England have failed to do so at the previous two World Cups, the last time they reached the finale being 1995 when they, typically, fell against Australia at Wembley.

“It is huge,” added the 33-year-old. “I was asked the other day ‘would it be a failure if we didn’t make it?’

“I am not quite sure I said it would be. What I said was we needed to improve on the last two.

“That’s hugely important. From my point of view – and I am an optimist – I wouldn’t take that view at this moment in time.

“I think we all understand, as a group, how big it would be for English rugby, in particular, if we could make the final. And it would be great not just to go one better but two better.”

Though he was present at both the last two tournaments – here in 2000 and in Australia five years ago – he played in neither losing semi-finals against the Kiwis.

Thirteen years back, Sinfield was still a rookie who debuted in the group stages against Australia but did not play when it came to the knockout phase.

“In many ways you are a bit naive,” he recollected.

“You are itching to play in every game; you perhaps can’t understand why you are not playing.

“I am sure there is some of that in this environment.

“As you get older you get more understanding and appreciate more the calibre of player around you.

“Though you are confident, I think perhaps some of the arrogance is rubbed off you and you are more rounded.
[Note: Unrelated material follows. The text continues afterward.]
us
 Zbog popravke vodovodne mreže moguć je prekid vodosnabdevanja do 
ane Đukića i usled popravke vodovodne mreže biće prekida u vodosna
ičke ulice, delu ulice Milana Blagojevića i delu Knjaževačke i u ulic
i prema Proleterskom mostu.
“I remember the (2000) semi for different reasons. It was a bit of a shocker (England lost 49-6 to New Zealand at Bolton).

“I remember Jamie Peacock chasing back 80 metres and someone else picking a fight with Joe Vagana. Not a good idea.

“It was a big eye-opener for me at that age. Certainly a great experience.

“As a young lad, you want it here and now. I completely understand that.

“That’s what I was like. It’s easier for someone a bit older to say ‘don’t worry, you will get another one’ but that isn’t always the case.

“And that’s why it’s so important to take this opportunity we have on Saturday because you don’t know if you will get another one no matter how young or old you are.”

The 2008 tournament was a different experience again; after playing a significant role throughout under Tony Smith, also his then Leeds coach, Sinfield was dropped for the crucial last-four encounter in Brisbane.

To add to his dismay, the player’s parents had made the long trip from their Oldham home especially to see their son in action.

They will be at Wembley today when Sinfield is not only certain of his spot but also proudly leads out his country.

“They basically came out for the final group game, the semis and final, so they didn’t see me play that much,” he recalled.

“They had a great time and got fully behind England, though.

“I suppose when I got left out of the team for the semi in Brisbane it was nice to see some friendly faces and people who really care about you.

“Ultimately, when you’re in this environment you can only ever do your best so it will be great to have them there on Saturday.

“They don’t miss many, they love coming to watch and I need to thank them a great deal for being there.”

There is undoubtedly a sense Sinfield, such a consistently dominant force in Super League where he is the competition’s record points scorer, has unfinished work on the international stage.

“I’ve been very fortunate to have played in three World Cups but only in the group stages up until this one so for me to play in the quarter-finals last week was big,” he said, having steered England to an unconvincing 34-6 win over France.

“This week will be even bigger.”

That may be the case but invariably it is also provides the perfect sort of platform on which this 
remarkable player generally thrives.